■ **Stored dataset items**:

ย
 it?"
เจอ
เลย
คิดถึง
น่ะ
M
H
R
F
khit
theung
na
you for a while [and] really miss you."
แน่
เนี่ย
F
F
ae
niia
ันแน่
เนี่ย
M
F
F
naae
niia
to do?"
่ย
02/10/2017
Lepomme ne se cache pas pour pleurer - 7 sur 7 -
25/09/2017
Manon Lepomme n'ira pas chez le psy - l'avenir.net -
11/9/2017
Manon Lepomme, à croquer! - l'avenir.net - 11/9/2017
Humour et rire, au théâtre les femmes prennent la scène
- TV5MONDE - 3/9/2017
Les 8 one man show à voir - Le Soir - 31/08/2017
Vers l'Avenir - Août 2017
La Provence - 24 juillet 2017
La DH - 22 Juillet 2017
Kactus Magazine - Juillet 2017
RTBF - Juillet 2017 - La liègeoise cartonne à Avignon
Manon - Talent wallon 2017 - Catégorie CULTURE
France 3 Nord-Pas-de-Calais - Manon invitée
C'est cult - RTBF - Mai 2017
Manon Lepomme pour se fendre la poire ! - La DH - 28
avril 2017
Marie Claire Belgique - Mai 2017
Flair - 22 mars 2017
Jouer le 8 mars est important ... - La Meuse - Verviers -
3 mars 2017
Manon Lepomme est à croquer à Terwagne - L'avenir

...

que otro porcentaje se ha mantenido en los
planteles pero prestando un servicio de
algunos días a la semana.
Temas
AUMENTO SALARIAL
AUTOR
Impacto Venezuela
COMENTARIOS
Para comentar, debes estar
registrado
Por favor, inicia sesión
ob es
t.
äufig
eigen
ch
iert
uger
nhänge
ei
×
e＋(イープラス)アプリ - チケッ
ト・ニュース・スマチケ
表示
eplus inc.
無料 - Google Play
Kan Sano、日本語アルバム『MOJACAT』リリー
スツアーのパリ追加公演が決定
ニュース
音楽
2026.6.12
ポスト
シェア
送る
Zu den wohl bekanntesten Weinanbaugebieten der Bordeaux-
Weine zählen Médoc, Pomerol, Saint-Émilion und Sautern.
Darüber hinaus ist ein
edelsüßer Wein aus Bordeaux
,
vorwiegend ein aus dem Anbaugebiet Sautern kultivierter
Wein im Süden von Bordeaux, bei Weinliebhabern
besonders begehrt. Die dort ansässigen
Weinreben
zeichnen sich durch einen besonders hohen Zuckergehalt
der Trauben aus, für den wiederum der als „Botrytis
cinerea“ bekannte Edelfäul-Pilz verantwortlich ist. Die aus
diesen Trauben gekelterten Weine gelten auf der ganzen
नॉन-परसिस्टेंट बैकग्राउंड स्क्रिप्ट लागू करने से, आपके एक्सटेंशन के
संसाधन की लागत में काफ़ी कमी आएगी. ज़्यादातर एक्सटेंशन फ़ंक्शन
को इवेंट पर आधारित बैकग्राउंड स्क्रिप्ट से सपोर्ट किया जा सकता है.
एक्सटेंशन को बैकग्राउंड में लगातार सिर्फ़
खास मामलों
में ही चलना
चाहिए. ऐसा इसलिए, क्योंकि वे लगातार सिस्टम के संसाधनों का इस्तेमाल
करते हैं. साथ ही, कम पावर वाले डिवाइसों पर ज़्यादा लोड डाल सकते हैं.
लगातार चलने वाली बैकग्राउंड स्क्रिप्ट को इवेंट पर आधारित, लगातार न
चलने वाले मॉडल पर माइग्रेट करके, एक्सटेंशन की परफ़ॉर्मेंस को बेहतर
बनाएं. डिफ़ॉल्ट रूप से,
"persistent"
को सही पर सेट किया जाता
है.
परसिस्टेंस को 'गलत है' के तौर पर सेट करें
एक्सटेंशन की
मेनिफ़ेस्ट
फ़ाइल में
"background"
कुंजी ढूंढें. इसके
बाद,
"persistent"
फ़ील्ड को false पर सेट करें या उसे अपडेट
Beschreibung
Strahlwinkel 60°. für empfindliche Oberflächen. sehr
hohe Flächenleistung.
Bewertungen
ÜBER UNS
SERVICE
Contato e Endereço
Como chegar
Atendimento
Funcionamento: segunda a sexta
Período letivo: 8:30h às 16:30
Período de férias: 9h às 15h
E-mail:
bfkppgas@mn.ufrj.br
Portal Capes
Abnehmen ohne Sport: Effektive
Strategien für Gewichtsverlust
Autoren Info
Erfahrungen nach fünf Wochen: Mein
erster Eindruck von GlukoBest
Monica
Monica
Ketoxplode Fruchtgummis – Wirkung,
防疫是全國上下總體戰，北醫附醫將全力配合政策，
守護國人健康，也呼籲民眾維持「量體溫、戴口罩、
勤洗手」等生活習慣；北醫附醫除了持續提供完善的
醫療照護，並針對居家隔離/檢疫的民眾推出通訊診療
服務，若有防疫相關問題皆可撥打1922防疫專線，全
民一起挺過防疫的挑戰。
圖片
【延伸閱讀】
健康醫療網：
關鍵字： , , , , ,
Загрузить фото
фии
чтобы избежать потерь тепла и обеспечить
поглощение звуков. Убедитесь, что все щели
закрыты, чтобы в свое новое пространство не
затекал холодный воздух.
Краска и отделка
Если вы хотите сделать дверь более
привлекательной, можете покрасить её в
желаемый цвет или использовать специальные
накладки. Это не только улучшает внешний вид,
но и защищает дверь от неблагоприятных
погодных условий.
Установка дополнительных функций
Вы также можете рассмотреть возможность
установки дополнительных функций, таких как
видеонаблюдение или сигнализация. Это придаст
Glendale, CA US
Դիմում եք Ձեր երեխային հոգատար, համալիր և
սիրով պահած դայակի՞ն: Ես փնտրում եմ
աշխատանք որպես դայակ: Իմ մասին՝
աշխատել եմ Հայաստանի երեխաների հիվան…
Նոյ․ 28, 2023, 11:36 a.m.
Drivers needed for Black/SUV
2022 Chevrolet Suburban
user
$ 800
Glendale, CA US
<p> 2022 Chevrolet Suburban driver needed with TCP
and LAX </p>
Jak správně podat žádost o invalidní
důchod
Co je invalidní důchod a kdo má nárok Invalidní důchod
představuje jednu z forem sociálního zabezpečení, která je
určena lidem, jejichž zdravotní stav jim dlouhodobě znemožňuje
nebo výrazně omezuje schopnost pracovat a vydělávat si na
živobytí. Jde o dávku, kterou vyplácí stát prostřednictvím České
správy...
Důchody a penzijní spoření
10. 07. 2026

■ **INSTRUCTION**:
In the entries above, find the line holding "nebo výrazně omezuje" and the line holding "10. 07. 2026", then retype exactly those two lines and every line between them, and nothing else.

■ **SOLUTION TO THIS PROBLEM**:
nebo výrazně omezuje schopnost pracovat a vydělávat si na
živobytí. Jde o dávku, kterou vyplácí stát prostřednictvím České
správy...
Důchody a penzijní spoření
10. 07. 2026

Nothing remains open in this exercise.